Work order | Show all the lines in the data below that include the word "pixels".

Data for processing |
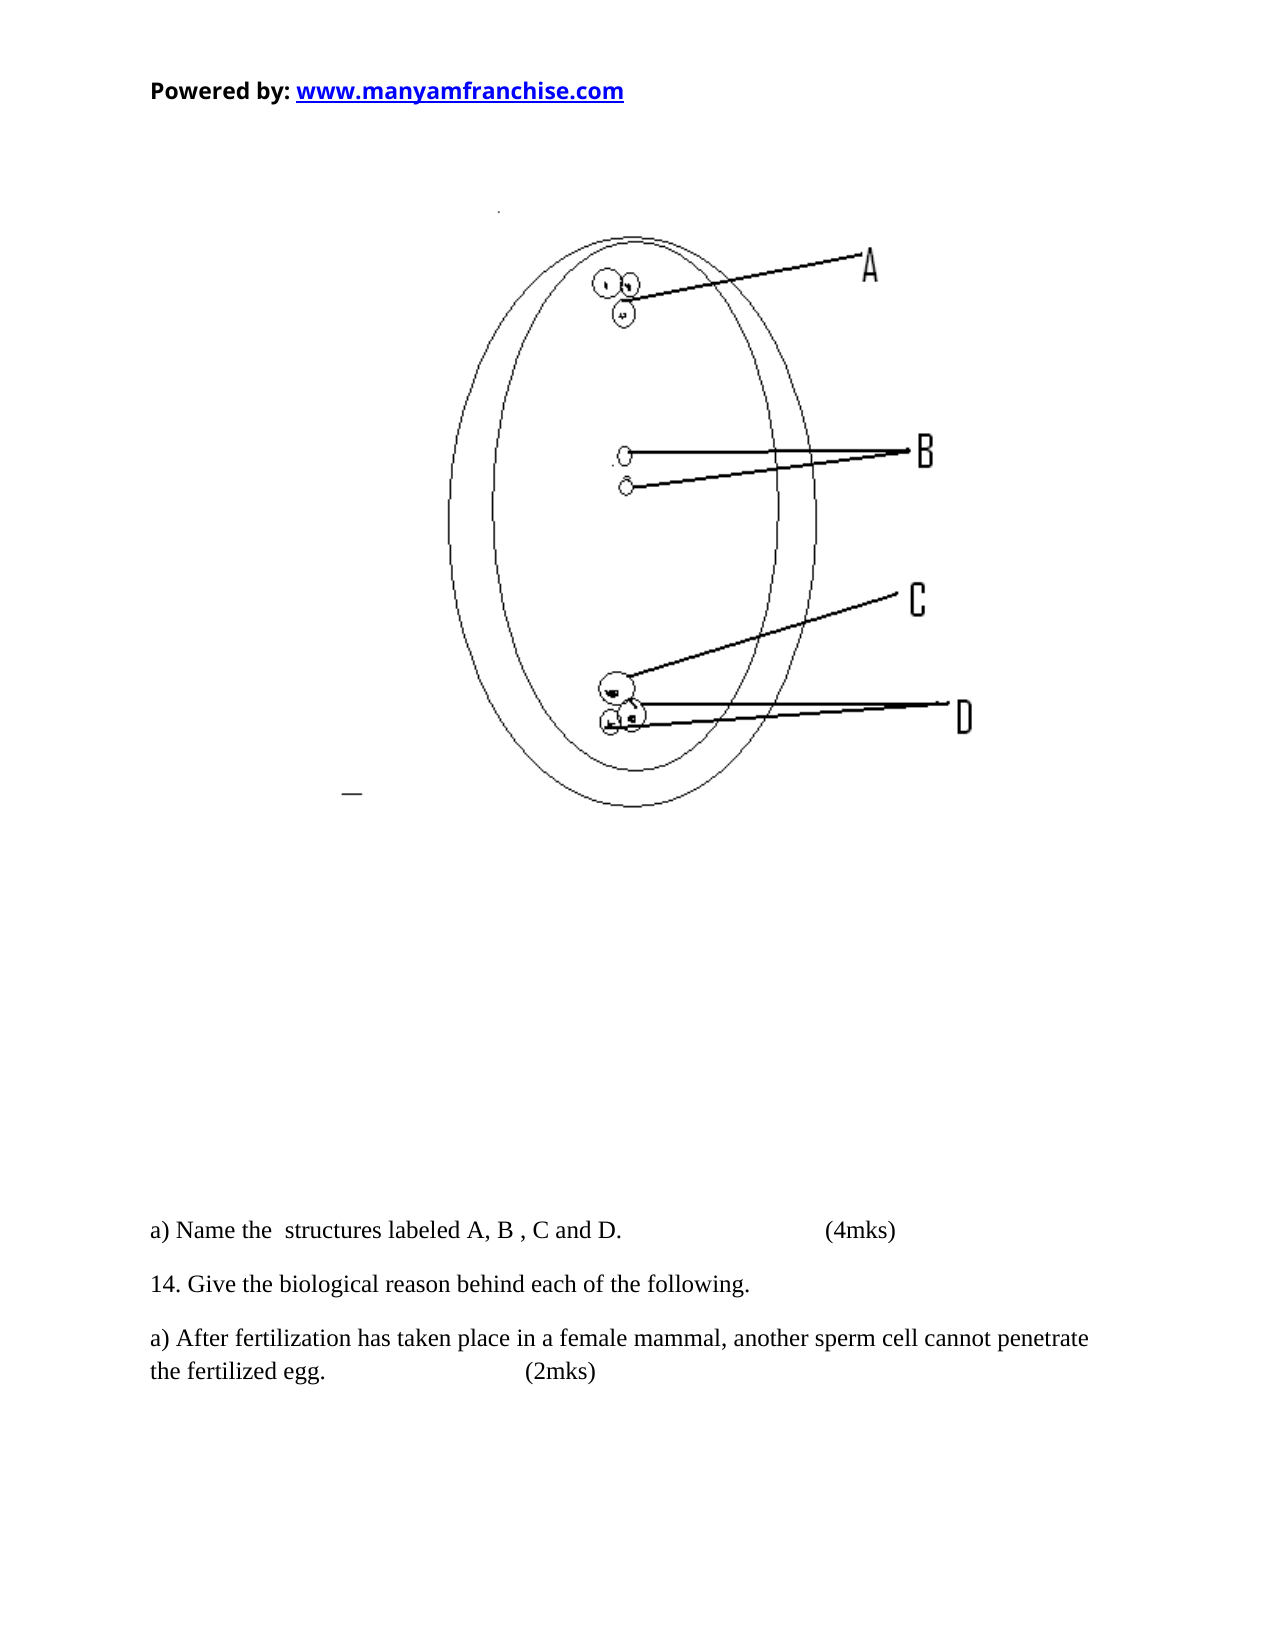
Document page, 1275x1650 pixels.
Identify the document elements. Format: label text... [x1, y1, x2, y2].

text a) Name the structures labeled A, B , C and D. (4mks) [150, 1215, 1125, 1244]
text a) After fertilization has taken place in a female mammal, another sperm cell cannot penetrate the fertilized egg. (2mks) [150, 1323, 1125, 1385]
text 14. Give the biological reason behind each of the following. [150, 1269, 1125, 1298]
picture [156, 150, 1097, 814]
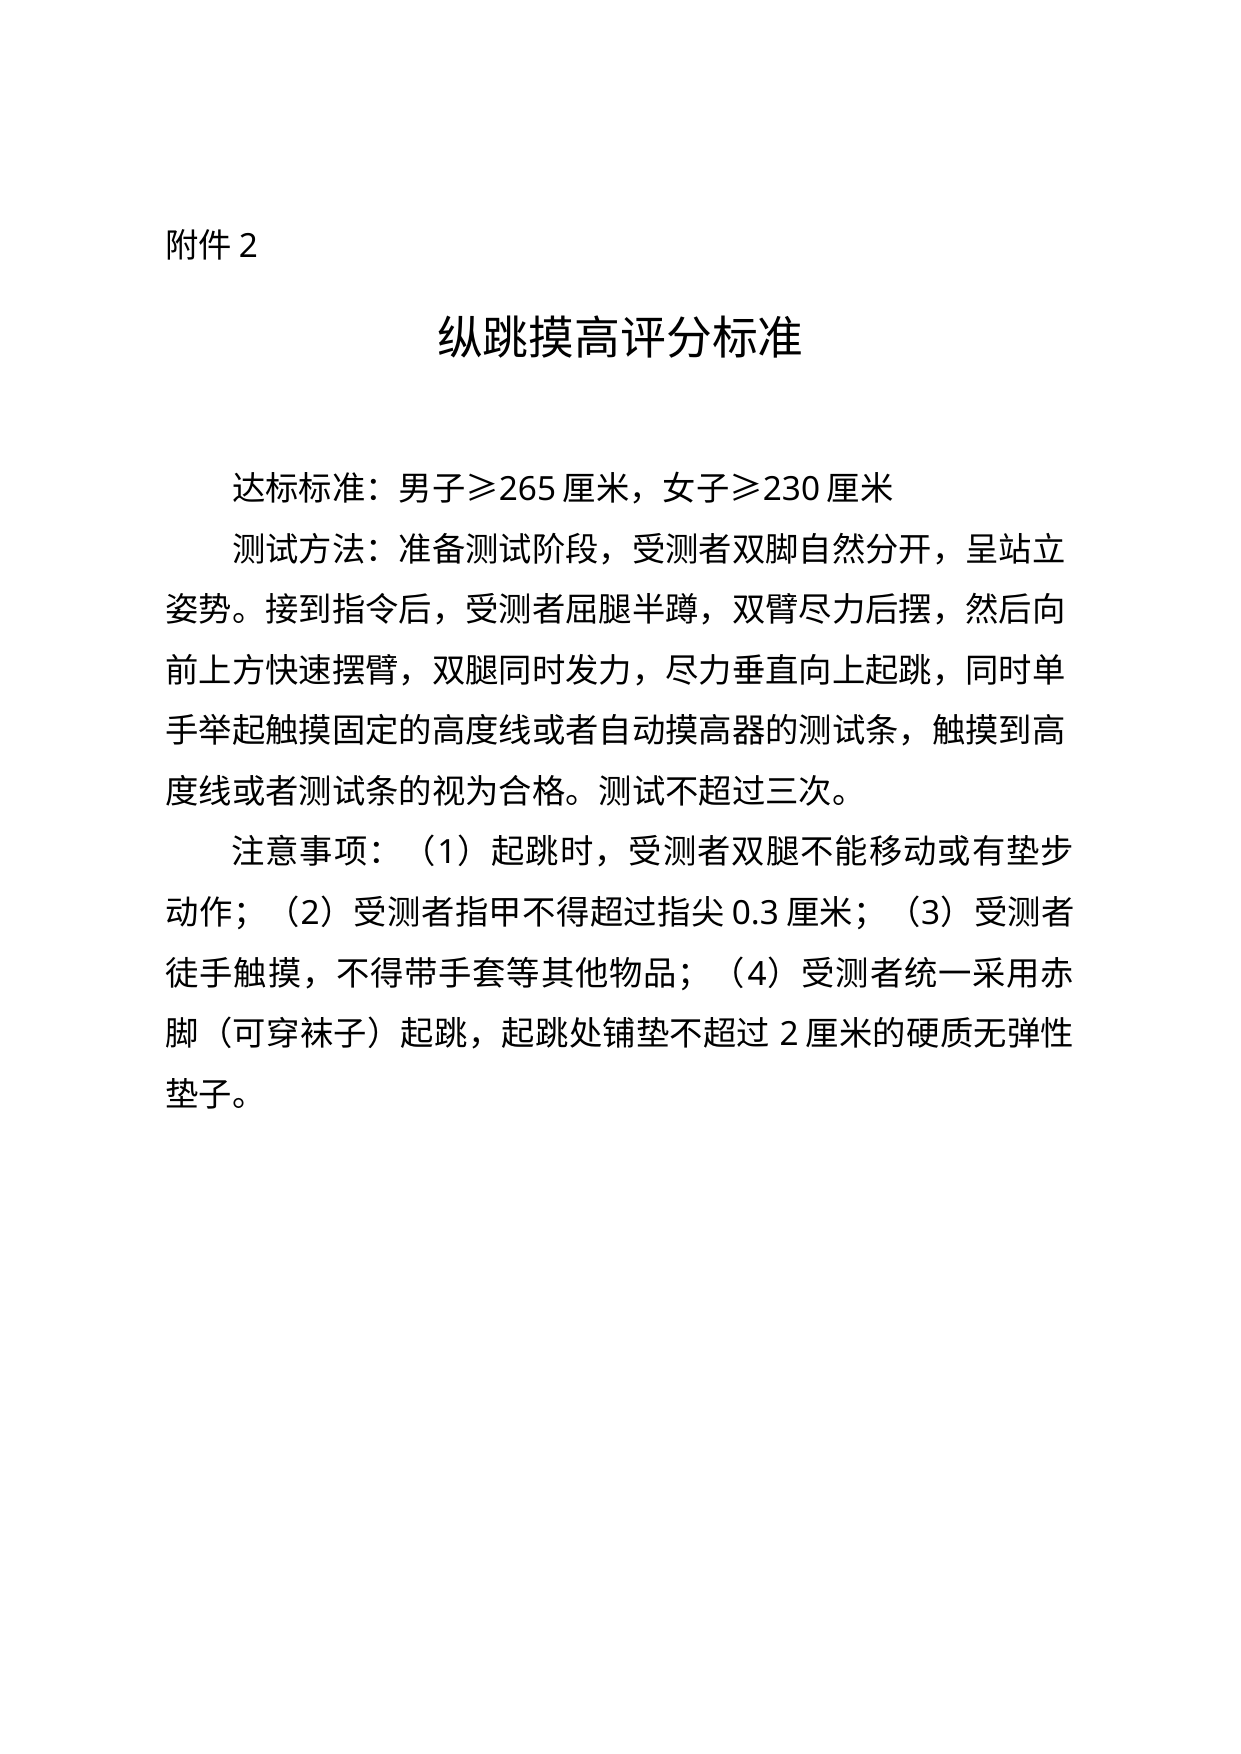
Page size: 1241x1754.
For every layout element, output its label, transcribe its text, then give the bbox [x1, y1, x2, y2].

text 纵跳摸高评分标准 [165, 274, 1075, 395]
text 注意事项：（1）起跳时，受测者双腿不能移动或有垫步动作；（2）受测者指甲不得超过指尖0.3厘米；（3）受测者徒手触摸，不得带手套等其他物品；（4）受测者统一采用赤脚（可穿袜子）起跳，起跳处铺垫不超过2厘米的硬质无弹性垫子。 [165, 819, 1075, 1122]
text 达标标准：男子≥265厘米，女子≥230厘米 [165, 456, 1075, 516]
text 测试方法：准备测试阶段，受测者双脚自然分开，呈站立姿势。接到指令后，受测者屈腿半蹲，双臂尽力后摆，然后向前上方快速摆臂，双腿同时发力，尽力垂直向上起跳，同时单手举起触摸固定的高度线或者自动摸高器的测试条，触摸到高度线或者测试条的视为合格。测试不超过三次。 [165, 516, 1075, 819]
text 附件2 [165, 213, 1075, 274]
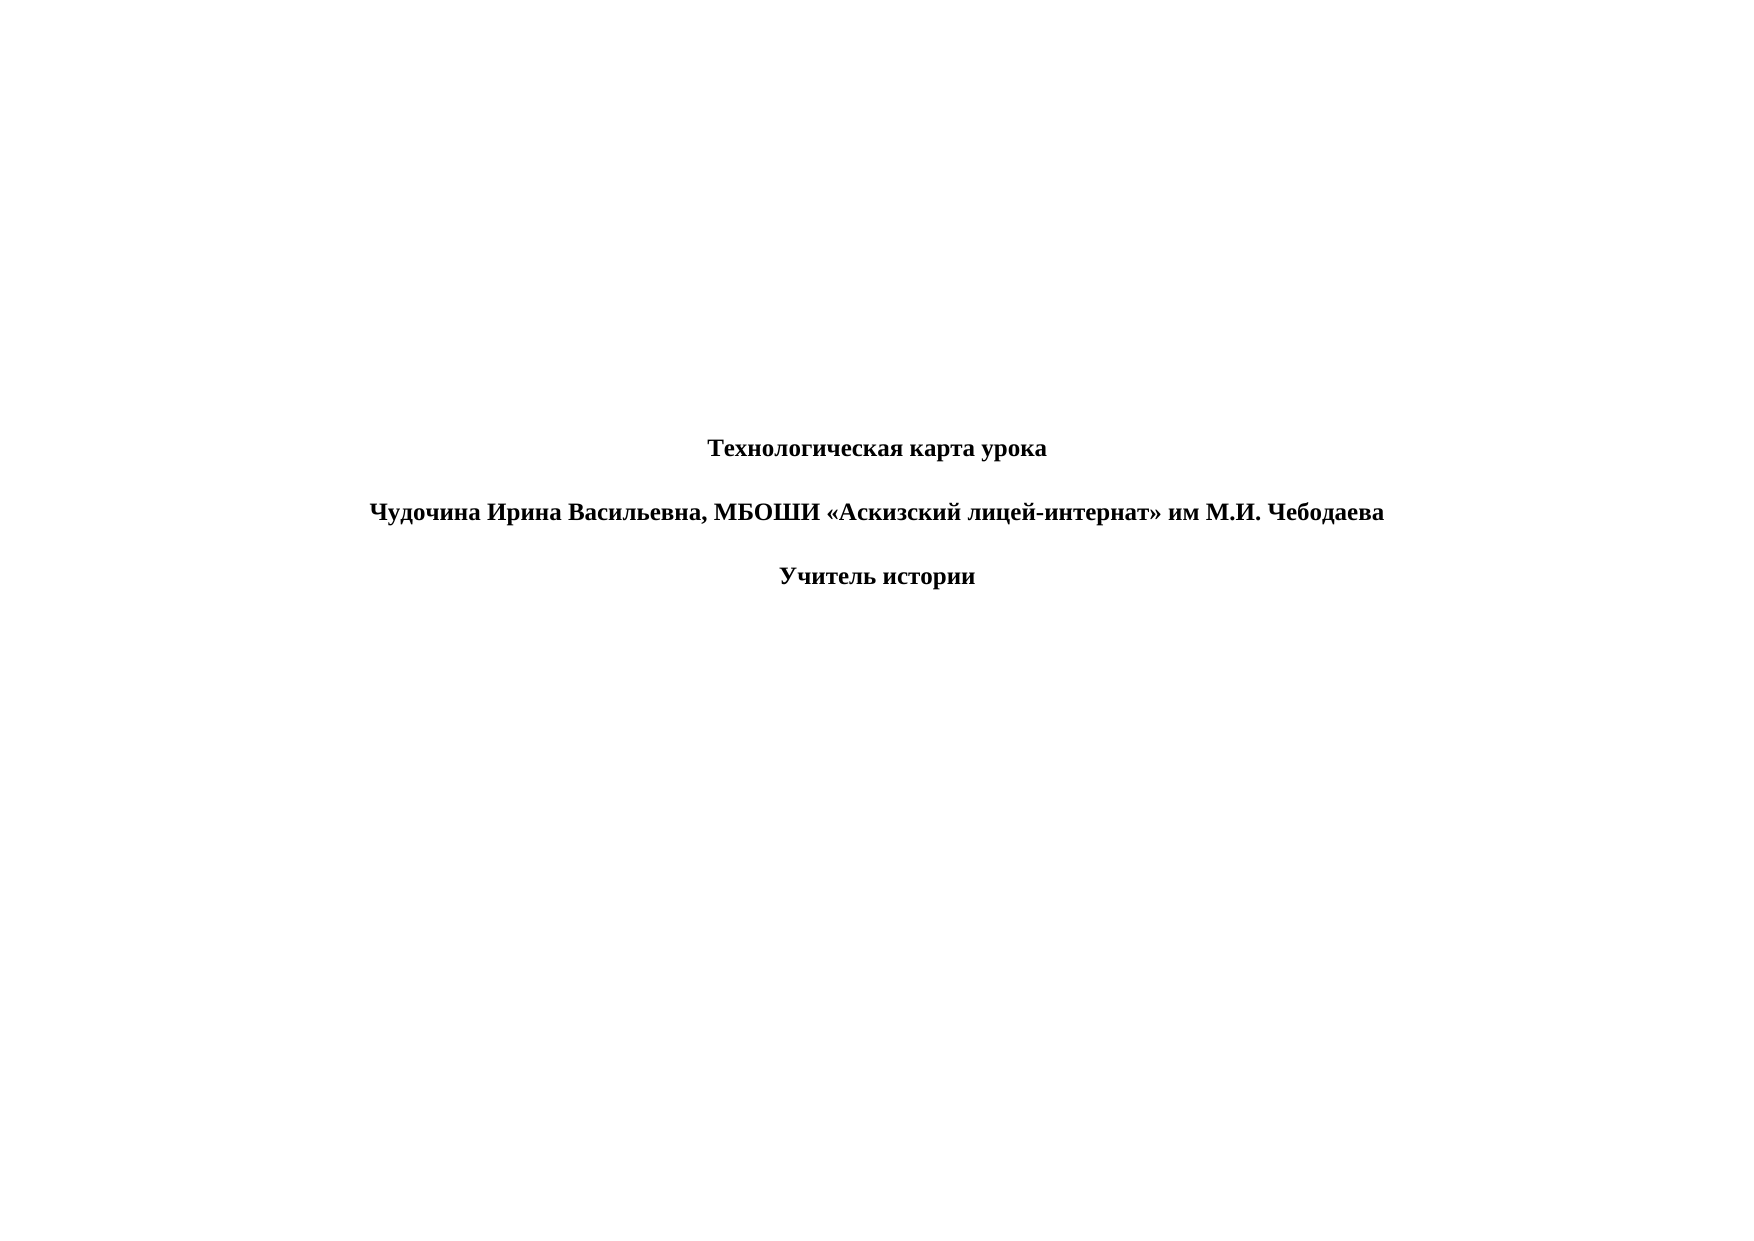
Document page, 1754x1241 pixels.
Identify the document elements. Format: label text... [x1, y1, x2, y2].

Finished task |
Document page, 1275x1650 pixels.
Document page, 1754x1241 pixels.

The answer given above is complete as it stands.